“Feeling stones to cross the river” is one of the more famous sayings of early reform. Western pundits often interpret this phrase as a straight forward description of the uncertainties inherent in reforming the Maoist system and concomitant trepidation about moving toward – what? – xiaokang with capitalist features? However, this expression belongs to a rhetorical form called 歇后语 or two-part analogy, in which the first part is spoken and the speaker’s intended – and often critical – meaning is left unspoken.
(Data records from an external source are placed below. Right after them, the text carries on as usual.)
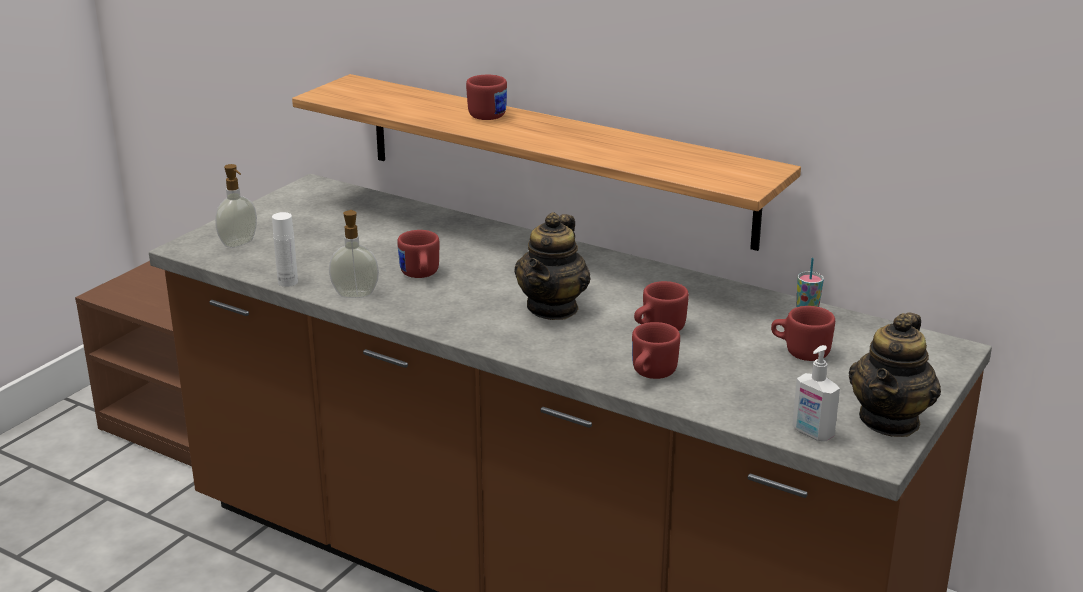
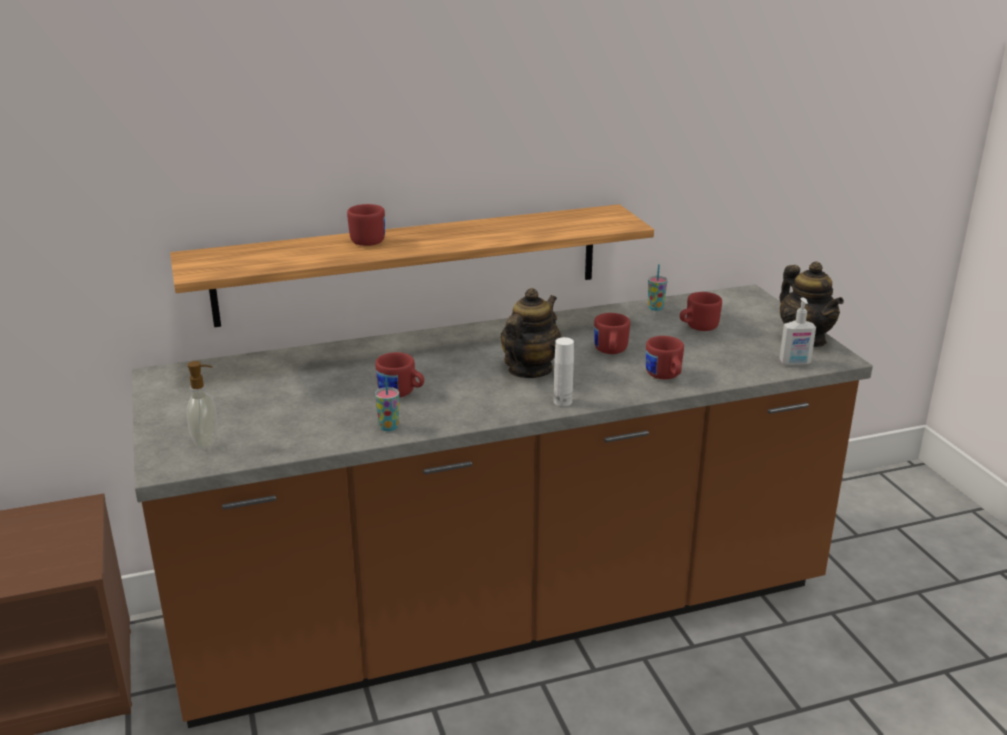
camera: 50 degrees left, 0 degrees up
white bottle [272,212,298,287] -> white bottle moved to [554,337,574,406]
soap dispenser [329,210,379,298] -> cup [375,375,399,431]
teapot [514,212,591,320] -> teapot turned 120 degrees counterclockwise [500,288,562,378]

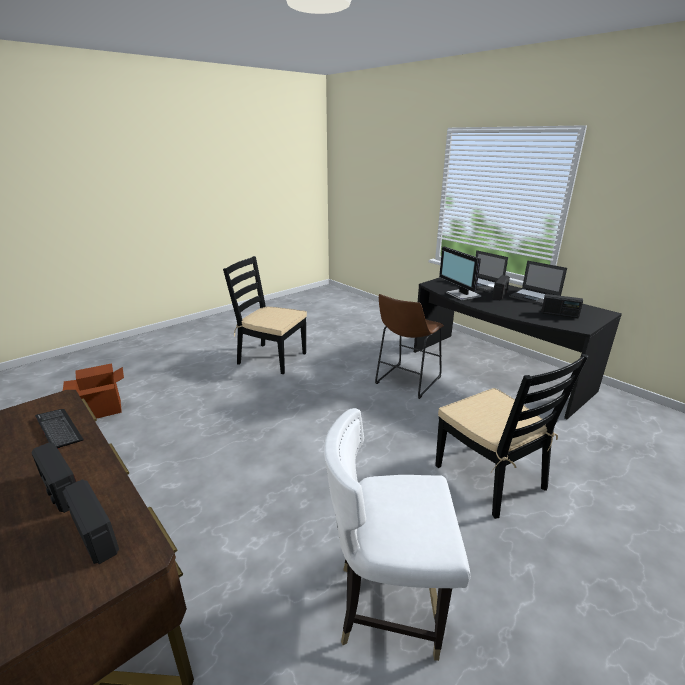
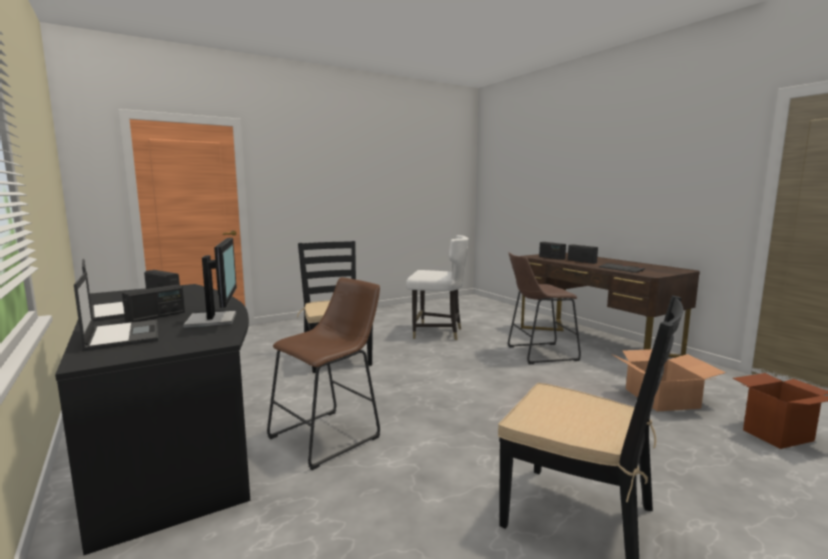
camera: 170 degrees left, 15 degrees down
none -> brown stool [508,252,581,364]
none -> cardboard box [612,349,726,412]

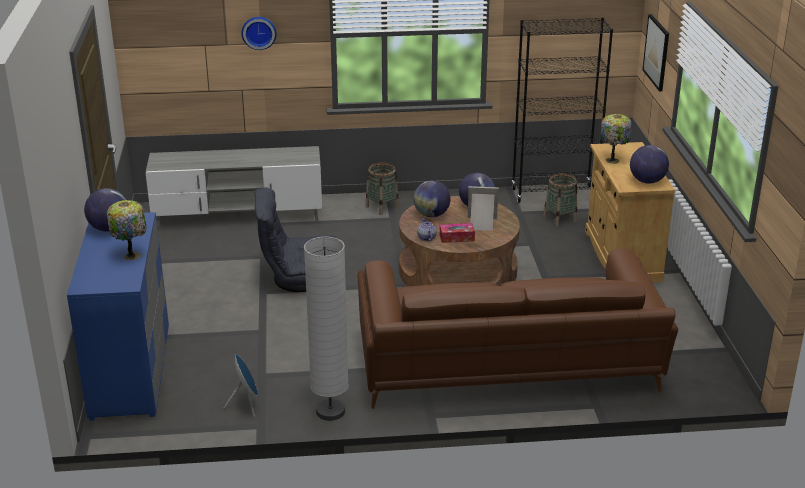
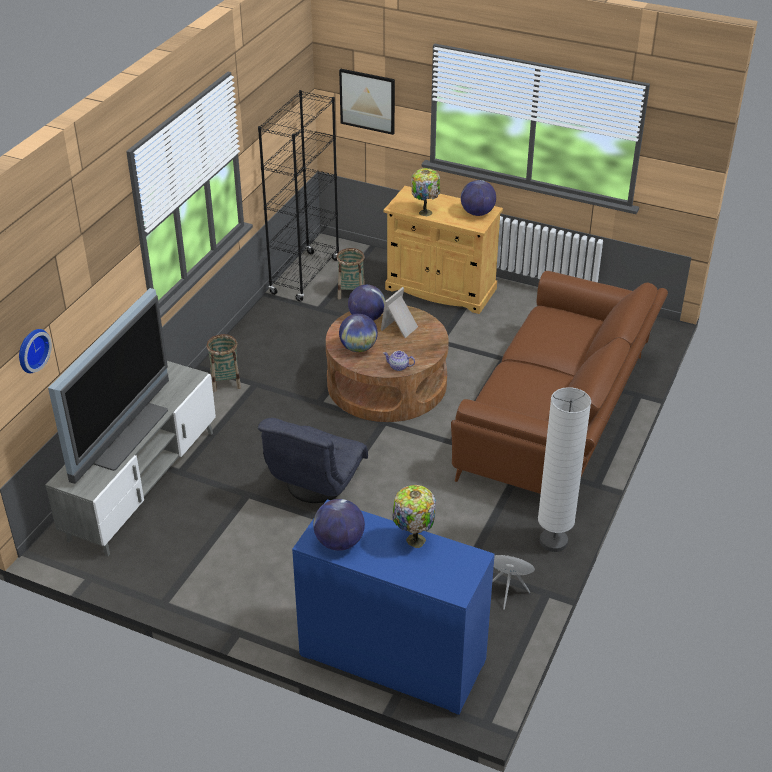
camera: 60 degrees left, 10 degrees up
wall clock [242,17,277,50] -> wall clock moved to [19,329,52,373]
tissue box [440,223,475,243] -> none
none -> television [48,288,169,484]

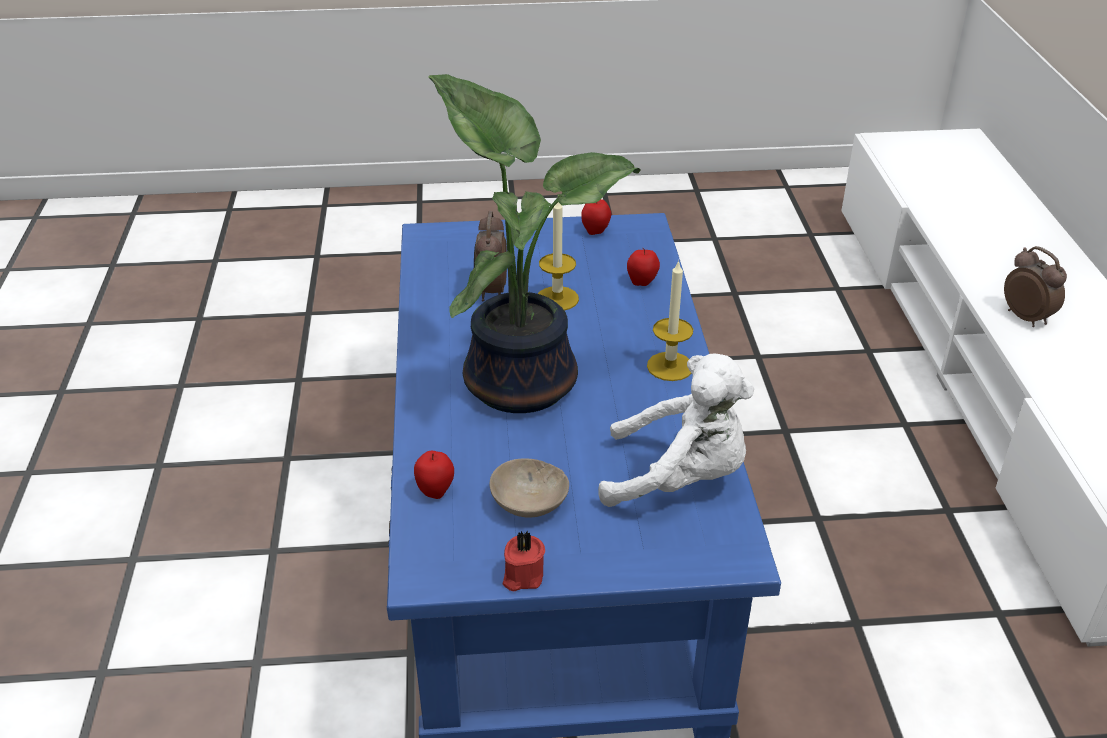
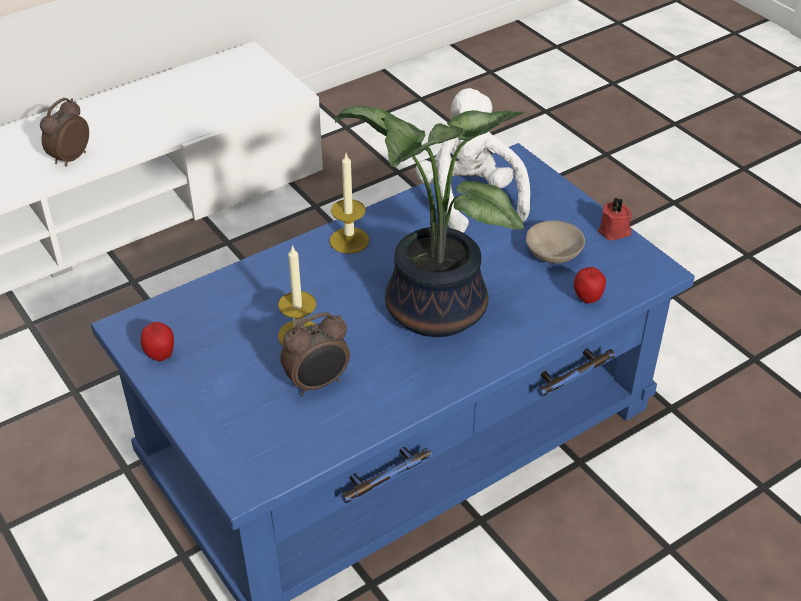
camera: 120 degrees left, 5 degrees up
apple [627,247,660,286] -> none

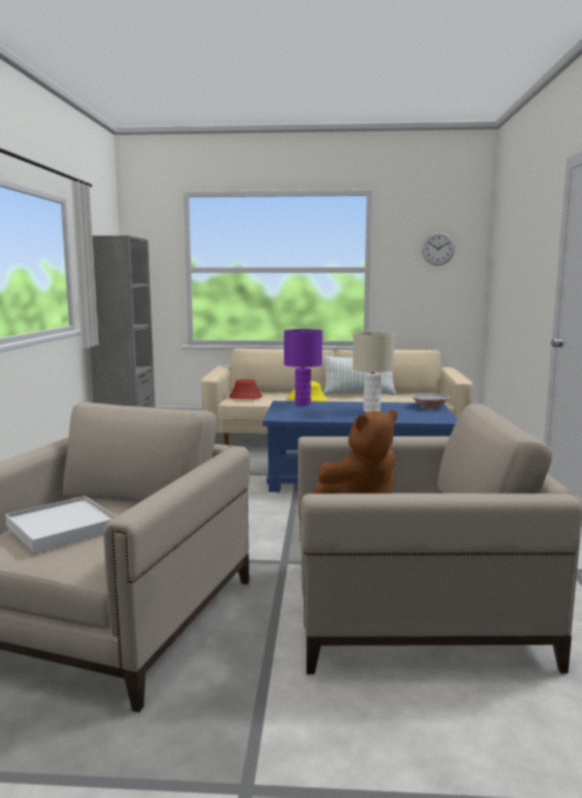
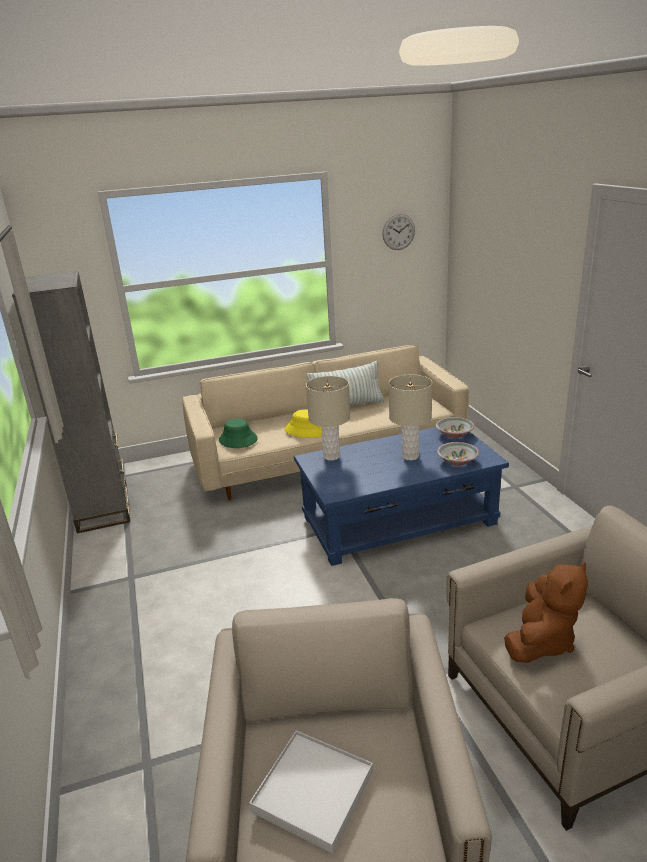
camera: 20 degrees left, 15 degrees up
red hat [229,379,262,399] -> green hat [219,418,257,448]
purple table lamp [284,329,323,406] -> beige table lamp [306,376,350,461]
none -> bowl [437,442,479,466]

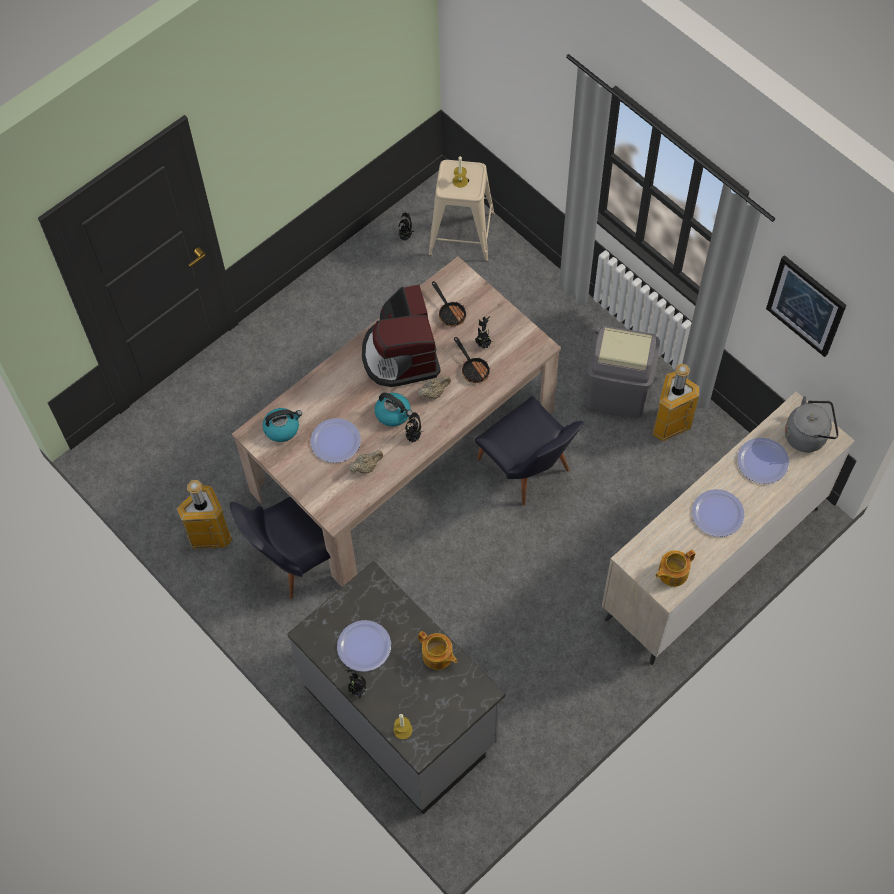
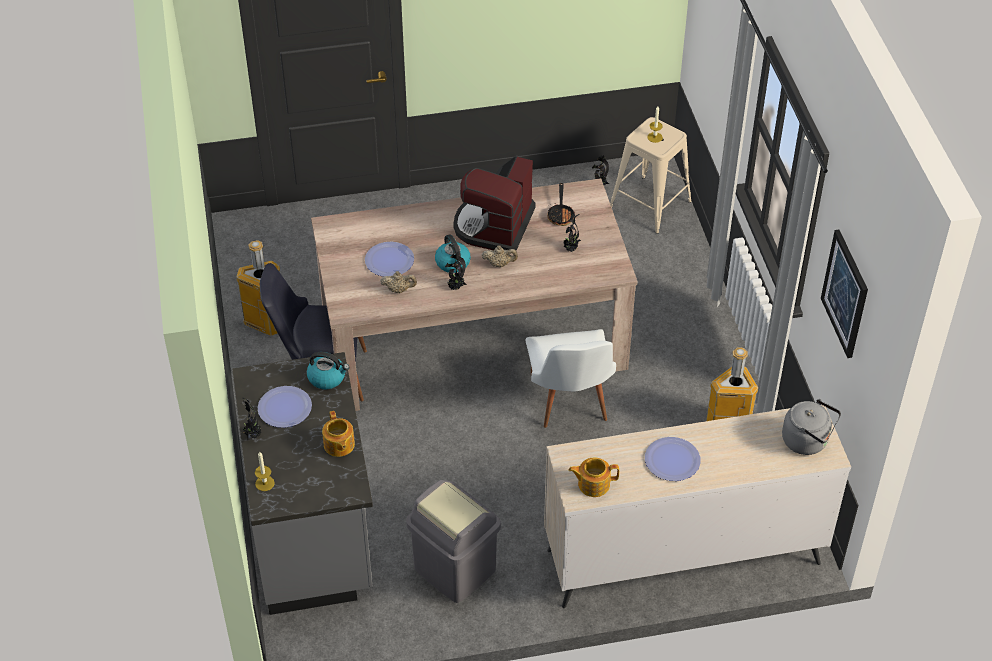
camera: 30 degrees right, 15 degrees down
kettle [263,408,302,442] -> kettle moved to [307,352,349,389]
frying pan [454,337,490,383] -> none
black chair [475,396,584,506] -> white chair [526,329,616,428]
grey trash can [587,325,660,417] -> grey trash can moved to [406,480,501,603]
plate [737,438,789,484] -> none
Paying attention to the unspoken response highlights how conflict and disagreement was handled within Party debate over the direction and scope of reform.
Chen Yun first raised “Feel theory (摸论)” as it became known during a Central Working Conference in December 1980. Importantly, Chen Yun used the two-part analogy to conclude an opinion on how to reform the Maoist apparatus, “…[I]n other words, we need to ‘Feel stones to cross the river’ (也就是要‘摸着石头过河《陈云文选》第3卷第279页)”. In conventional Mandarin, the unspoken critique in this analogy is “tread carefully (步步稳当)”. Later during the Conference, although Deng Xiaoping agreed with Chen’s unvoiced but present call for a more conservative approach to reform and opening, nevertheless, he shifted the discussion by emphasizing pragmatic action.
With “Cat theory (猫论)” and “Don’t debate theory (不争论)”, “Feel theory” became one of the three main principles guiding early reform.